An interesting new load proved to be a real firecracker on the range. I obtained a few boxes of Cor Bon's 60 grain JHP. This load breaks 1050 fps from the PP compared to an honest 990 fps with 71 grain ball ammunition. Muzzle blast is greater than with ball ammunition and recoil while mild is noticeably accelerated. Muzzle signature, however, is typical Cor Bon with little or no flash.
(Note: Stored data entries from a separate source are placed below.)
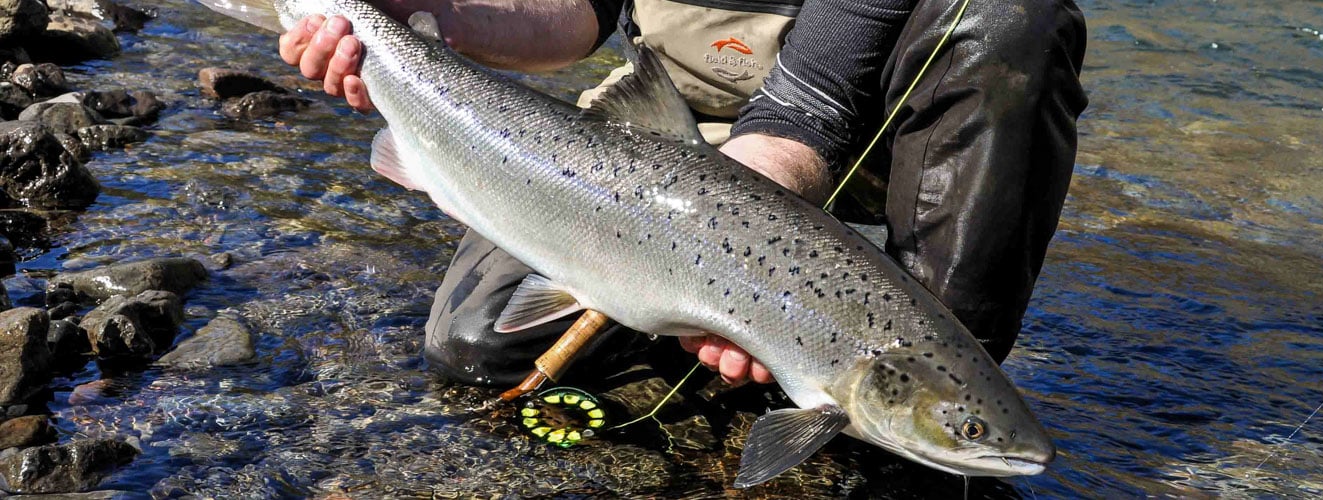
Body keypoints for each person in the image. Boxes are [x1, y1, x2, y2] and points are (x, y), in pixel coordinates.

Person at [279, 0, 1087, 388]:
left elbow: (811, 107)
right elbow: (577, 10)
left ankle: (930, 387)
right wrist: (419, 18)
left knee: (1015, 16)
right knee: (478, 344)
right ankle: (746, 358)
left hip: (868, 121)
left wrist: (738, 258)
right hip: (670, 124)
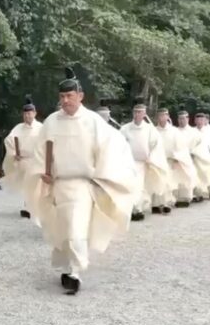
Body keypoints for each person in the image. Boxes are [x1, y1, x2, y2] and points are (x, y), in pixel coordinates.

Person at [23, 69, 137, 295]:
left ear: (80, 96)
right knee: (61, 229)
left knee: (76, 228)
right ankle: (67, 267)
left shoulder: (93, 121)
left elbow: (112, 148)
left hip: (82, 185)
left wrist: (101, 174)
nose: (65, 101)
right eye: (62, 97)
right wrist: (42, 173)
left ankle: (75, 272)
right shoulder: (51, 122)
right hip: (57, 184)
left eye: (70, 96)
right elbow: (40, 152)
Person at [120, 104, 169, 220]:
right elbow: (120, 144)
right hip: (129, 163)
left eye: (139, 112)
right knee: (132, 186)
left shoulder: (150, 129)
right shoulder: (125, 129)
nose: (137, 115)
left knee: (141, 186)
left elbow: (156, 145)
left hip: (145, 163)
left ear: (144, 114)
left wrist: (151, 158)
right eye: (135, 112)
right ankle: (133, 209)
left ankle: (138, 209)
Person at [3, 98, 43, 218]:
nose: (27, 116)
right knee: (26, 185)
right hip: (24, 160)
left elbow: (46, 143)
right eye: (25, 113)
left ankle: (35, 207)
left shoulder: (41, 128)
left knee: (36, 185)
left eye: (29, 113)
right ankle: (28, 207)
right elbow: (9, 141)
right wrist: (14, 153)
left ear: (34, 113)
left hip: (36, 159)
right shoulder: (18, 128)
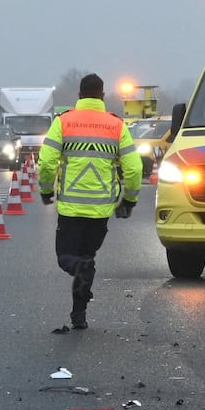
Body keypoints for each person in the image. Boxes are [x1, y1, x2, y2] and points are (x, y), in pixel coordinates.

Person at [38, 73, 143, 330]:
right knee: (87, 258)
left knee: (66, 257)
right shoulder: (117, 126)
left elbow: (47, 162)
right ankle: (79, 314)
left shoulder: (64, 122)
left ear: (79, 95)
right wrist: (129, 200)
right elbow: (134, 169)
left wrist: (45, 190)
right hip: (100, 210)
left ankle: (80, 293)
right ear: (103, 96)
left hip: (71, 209)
Cor Bon makes serious high quality ammunition and the .32 automatic caliber is no exception. I have had a little trouble with some hollow points in the Walther. After all when the piece was designed in 1929 there were few if any expanding bullet handgun loads in existence. The Cor Bon JHP fed perfectly in the Walther pistol. Accuracy was excellent, cutting one ragged hole consistently at ten yards. After firing a few hundred rounds of mixed ball and the Cor bon load in this light pistol I can see the appeal. The safety features are good, performance is consistent, and the pistol is well made. There are smaller pistols in .32 caliber but none as easy to shoot well and none that deliver the accuracy this pistol does. The sights are acceptable and the practiced handgunner using this handgun would be far from helpless at twenty five yards. In certain situations this is a pistol worth your consideration.
Walther PP Manual of Arms
Load the pistol. lower the hammer with the slide mounted decocker. You may keep the pistol at ready with the safety on or off, depending upon your choice. When you fire, take the safety off and press the trigger. The first shot is a long double action press followed by single action fire as the hammer is cocked by the slide for every subsequent shot. The pistol will lock open on the last shot. To disassemble the pistol, remove the magazine and be certain the chamber is cleared. Press the trigger guard down and to the right. Next pull the slide to the rear and up and forward. The slide will then run off the barrel. the recoil spring rides over the fixed barrel.
April 28th, 2013 12:05 AM
I have the p-32 for deep concealment. Other than that its a bersa thunder 380 or my m&p 9c.